Claim Your Space and Make it Yours
Practising requires a routine for clearing your space, beginning your practise and ending it with an inner focus. Whether you have 15 minutes or 2 hours, have a definite beginning and a reflective ending. Before starting your poses, relax your mind, prepare yourself mentally for the physical movements and calm your breath. When you are finished, spend a few minutes seeking inward focus and tuning in with the new changes you have just brought to your body.
Feel the new you. Once you have found yourself, you will want to go there again.
Yoga does not require a lot of equipment, however, there are a few things that can assist you in your practice by providing support and encouraging proper alignment. Here is a short list of the things that I use in my home practice.
Yoga Mat: A sticky yoga mat provides a non-slip surface which is quite helpful in certain poses where your feet can slide out. It also gives you some cushioning. Yoga mats come in all sorts of colors and materials (including some eco friendly options such as natural rubber) and a couple of different thicknesses, 1/8th and 1/4 inches. I have 2 mats as I like to double up sometimes. If you buy only one yoga prop, make it a mat.
Yoga Blocks: Yoga blocks allow you to move into certain poses more easily by adding a bit of height, in effect bringing the floor closer to you. You can get blocks made out of wood, cork or foam. Get two blocks of the same height (usually come in 3 or 4 inch heights).
Bolster: I was introduced to yoga bolsters this past year. After knee surgery, I practiced “legs up the wall pose” often and used the bolster underneath my lower back. Bolsters are very useul in restorative poses. They can be used to support your back or open your chest. I have a standard cylindrical bolster but some are rectangular.
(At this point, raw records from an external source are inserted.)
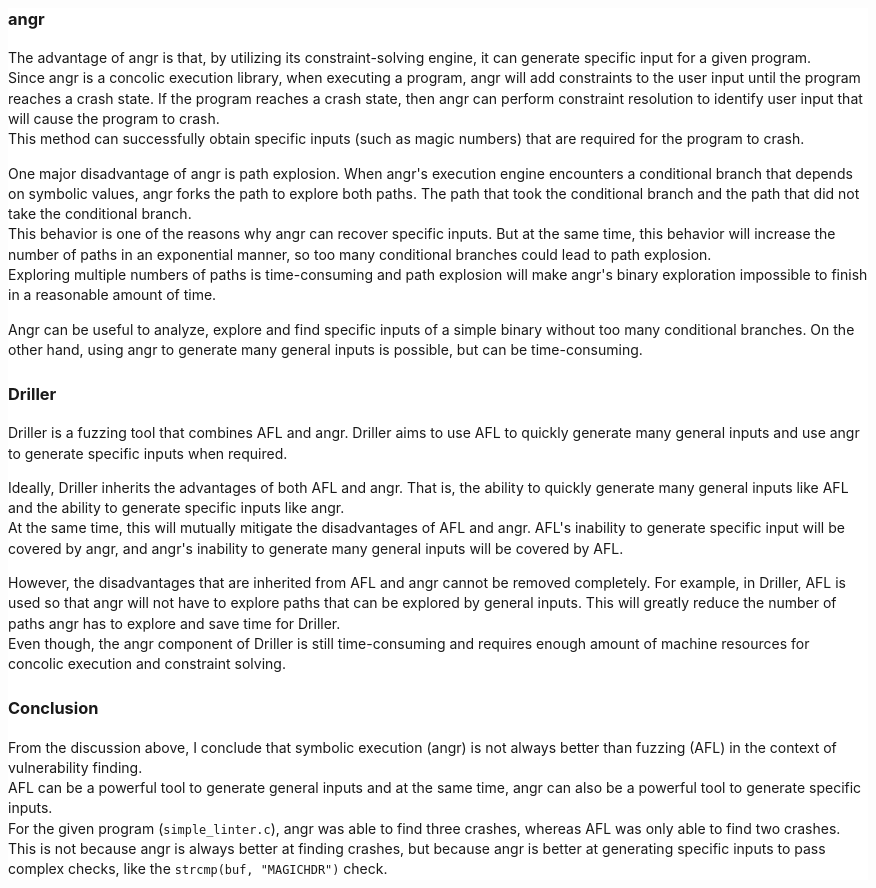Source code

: ### angr
The advantage of angr is that, by utilizing its constraint-solving engine, it can generate specific input for a given program.  
Since angr is a concolic execution library, when executing a program, angr will add constraints to the user input until the program reaches a crash state. If the program reaches a crash state, then angr can perform constraint resolution to identify user input that will cause the program to crash.  
This method can successfully obtain specific inputs (such as magic numbers) that are required for the program to crash.

One major disadvantage of angr is path explosion. When angr's execution engine encounters a conditional branch that depends on symbolic values, angr forks the path to explore both paths. The path that took the conditional branch and the path that did not take the conditional branch.  
This behavior is one of the reasons why angr can recover specific inputs. But at the same time, this behavior will increase the number of paths in an exponential manner, so too many conditional branches could lead to path explosion.  
Exploring multiple numbers of paths is time-consuming and path explosion will make angr's binary exploration impossible to finish in a reasonable amount of time.

Angr can be useful to analyze, explore and find specific inputs of a simple binary without too many conditional branches. On the other hand, using angr to generate many general inputs is possible, but can be time-consuming.

### Driller
Driller is a fuzzing tool that combines AFL and angr. Driller aims to use AFL to quickly generate many general inputs and use angr to generate specific inputs when required.

Ideally, Driller inherits the advantages of both AFL and angr. That is, the ability to quickly generate many general inputs like AFL and the ability to generate specific inputs like angr.  
At the same time, this will mutually mitigate the disadvantages of AFL and angr. AFL's inability to generate specific input will be covered by angr, and angr's inability to generate many general inputs will be covered by AFL.

However, the disadvantages that are inherited from AFL and angr cannot be removed completely. For example, in Driller, AFL is used so that angr will not have to explore paths that can be explored by general inputs. This will greatly reduce the number of paths angr has to explore and save time for Driller.  
Even though, the angr component of Driller is still time-consuming and requires enough amount of machine resources for concolic execution and constraint solving.

### Conclusion
From the discussion above, I conclude that symbolic execution (angr) is not always better than fuzzing (AFL) in the context of vulnerability finding.  
AFL can be a powerful tool to generate general inputs and at the same time, angr can also be a powerful tool to generate specific inputs.  
For the given program (`simple_linter.c`), angr was able to find three crashes, whereas AFL was only able to find two crashes. This is not because angr is always better at finding crashes, but because angr is better at generating specific inputs to pass complex checks, like the `strcmp(buf, "MAGICHDR")` check.
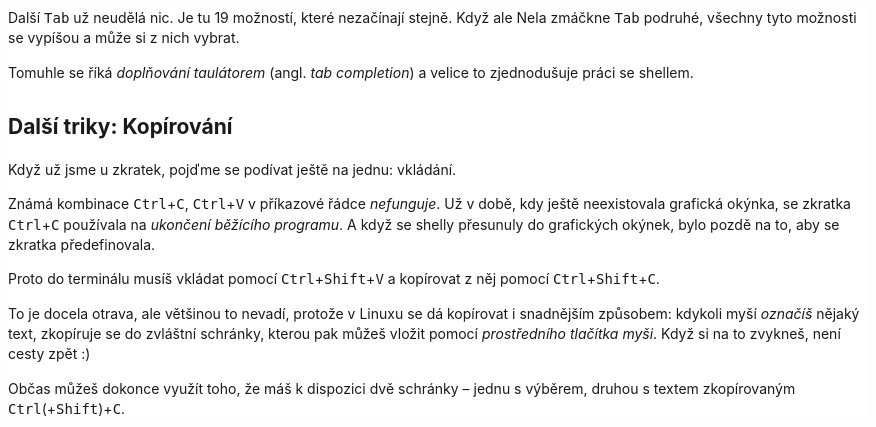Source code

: Další <kbd>Tab</kbd> už neudělá nic.
Je tu 19 možností, které nezačínají stejně.
Když ale Nela zmáčkne <kbd>Tab</kbd> podruhé, všechny tyto možnosti se vypíšou
a může si z nich vybrat.

Tomuhle se říká *doplňování taulátorem* (angl. *tab completion*) a velice
to zjednodušuje práci se shellem.


## Další triky: Kopírování

Když už jsme u zkratek, pojďme se podívat ještě na jednu: vkládání.

Známá kombinace <kbd>Ctrl</kbd>+<kbd>C</kbd>, <kbd>Ctrl</kbd>+<kbd>V</kbd>
v příkazové řádce *nefunguje*.
Už v době, kdy ještě neexistovala grafická okýnka, se zkratka
<kbd>Ctrl</kbd>+<kbd>C</kbd> používala na *ukončení běžícího programu*.
A když se shelly přesunuly do grafických okýnek, bylo pozdě na to, aby se
zkratka předefinovala.

Proto do terminálu musíš vkládat pomocí
<kbd>Ctrl</kbd>+<kbd>Shift</kbd>+<kbd>V</kbd> a kopírovat z něj
pomocí <kbd>Ctrl</kbd>+<kbd>Shift</kbd>+<kbd>C</kbd>.

To je docela otrava, ale většinou to nevadí, protože v Linuxu se dá
kopírovat i snadnějším způsobem: kdykoli myší *označíš* nějaký text,
zkopíruje se do zvláštní schránky, kterou pak můžeš vložit pomocí
*prostředního tlačítka myši*.
Když si na to zvykneš, není cesty zpět :)

Občas můžeš dokonce využít toho, že máš k dispozici dvě schránky – jednu
s výběrem, druhou s textem zkopírovaným
<kbd>Ctrl</kbd>(+<kbd>Shift</kbd>)+<kbd>C</kbd>.
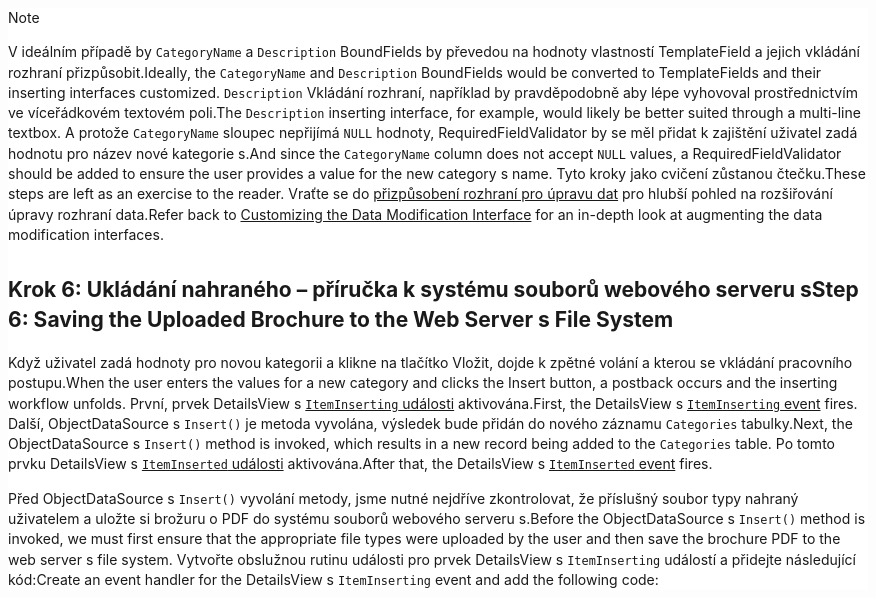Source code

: > [!NOTE]
> <span data-ttu-id="b3438-228">V ideálním případě by `CategoryName` a `Description` BoundFields by převedou na hodnoty vlastností TemplateField a jejich vkládání rozhraní přizpůsobit.</span><span class="sxs-lookup"><span data-stu-id="b3438-228">Ideally, the `CategoryName` and `Description` BoundFields would be converted to TemplateFields and their inserting interfaces customized.</span></span> <span data-ttu-id="b3438-229">`Description` Vkládání rozhraní, například by pravděpodobně aby lépe vyhovoval prostřednictvím ve víceřádkovém textovém poli.</span><span class="sxs-lookup"><span data-stu-id="b3438-229">The `Description` inserting interface, for example, would likely be better suited through a multi-line textbox.</span></span> <span data-ttu-id="b3438-230">A protože `CategoryName` sloupec nepřijímá `NULL` hodnoty, RequiredFieldValidator by se měl přidat k zajištění uživatel zadá hodnotu pro název nové kategorie s.</span><span class="sxs-lookup"><span data-stu-id="b3438-230">And since the `CategoryName` column does not accept `NULL` values, a RequiredFieldValidator should be added to ensure the user provides a value for the new category s name.</span></span> <span data-ttu-id="b3438-231">Tyto kroky jako cvičení zůstanou čtečku.</span><span class="sxs-lookup"><span data-stu-id="b3438-231">These steps are left as an exercise to the reader.</span></span> <span data-ttu-id="b3438-232">Vraťte se do [přizpůsobení rozhraní pro úpravu dat](../editing-inserting-and-deleting-data/customizing-the-data-modification-interface-vb.md) pro hlubší pohled na rozšiřování úpravy rozhraní data.</span><span class="sxs-lookup"><span data-stu-id="b3438-232">Refer back to [Customizing the Data Modification Interface](../editing-inserting-and-deleting-data/customizing-the-data-modification-interface-vb.md) for an in-depth look at augmenting the data modification interfaces.</span></span>


## <a name="step-6-saving-the-uploaded-brochure-to-the-web-server-s-file-system"></a><span data-ttu-id="b3438-233">Krok 6: Ukládání nahraného – příručka k systému souborů webového serveru s</span><span class="sxs-lookup"><span data-stu-id="b3438-233">Step 6: Saving the Uploaded Brochure to the Web Server s File System</span></span>

<span data-ttu-id="b3438-234">Když uživatel zadá hodnoty pro novou kategorii a klikne na tlačítko Vložit, dojde k zpětné volání a kterou se vkládání pracovního postupu.</span><span class="sxs-lookup"><span data-stu-id="b3438-234">When the user enters the values for a new category and clicks the Insert button, a postback occurs and the inserting workflow unfolds.</span></span> <span data-ttu-id="b3438-235">První, prvek DetailsView s [ `ItemInserting` události](https://msdn.microsoft.com/library/system.web.ui.webcontrols.detailsview.iteminserting.aspx) aktivována.</span><span class="sxs-lookup"><span data-stu-id="b3438-235">First, the DetailsView s [`ItemInserting` event](https://msdn.microsoft.com/library/system.web.ui.webcontrols.detailsview.iteminserting.aspx) fires.</span></span> <span data-ttu-id="b3438-236">Další, ObjectDataSource s `Insert()` je metoda vyvolána, výsledek bude přidán do nového záznamu `Categories` tabulky.</span><span class="sxs-lookup"><span data-stu-id="b3438-236">Next, the ObjectDataSource s `Insert()` method is invoked, which results in a new record being added to the `Categories` table.</span></span> <span data-ttu-id="b3438-237">Po tomto prvku DetailsView s [ `ItemInserted` události](https://msdn.microsoft.com/library/system.web.ui.webcontrols.detailsview.iteminserted.aspx) aktivována.</span><span class="sxs-lookup"><span data-stu-id="b3438-237">After that, the DetailsView s [`ItemInserted` event](https://msdn.microsoft.com/library/system.web.ui.webcontrols.detailsview.iteminserted.aspx) fires.</span></span>

<span data-ttu-id="b3438-238">Před ObjectDataSource s `Insert()` vyvolání metody, jsme nutné nejdříve zkontrolovat, že příslušný soubor typy nahraný uživatelem a uložte si brožuru o PDF do systému souborů webového serveru s.</span><span class="sxs-lookup"><span data-stu-id="b3438-238">Before the ObjectDataSource s `Insert()` method is invoked, we must first ensure that the appropriate file types were uploaded by the user and then save the brochure PDF to the web server s file system.</span></span> <span data-ttu-id="b3438-239">Vytvořte obslužnou rutinu události pro prvek DetailsView s `ItemInserting` událostí a přidejte následující kód:</span><span class="sxs-lookup"><span data-stu-id="b3438-239">Create an event handler for the DetailsView s `ItemInserting` event and add the following code:</span></span>
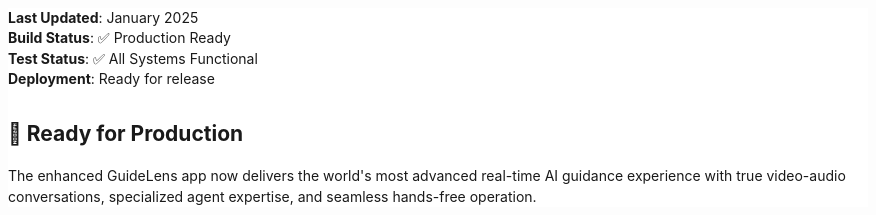 
**Last Updated**: January 2025  
**Build Status**: ✅ Production Ready  
**Test Status**: ✅ All Systems Functional  
**Deployment**: Ready for release

## 🎯 Ready for Production

The enhanced GuideLens app now delivers the world's most advanced real-time AI guidance experience with true video-audio conversations, specialized agent expertise, and seamless hands-free operation.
Yoga Strap: Use a yoga strap to help in poses where you can’t reach your toes or touch your hands together. A strap can help you deepen the pose.
Blankets: Blankets are used to sit on, to provide support and to provide a bit of extra height in sitting postures. I have found that a folded blanket between the backs of my thighs and calves helps alleviate pressure I sometimes experience in my knee in certain poses such as Hero or Child’s pose.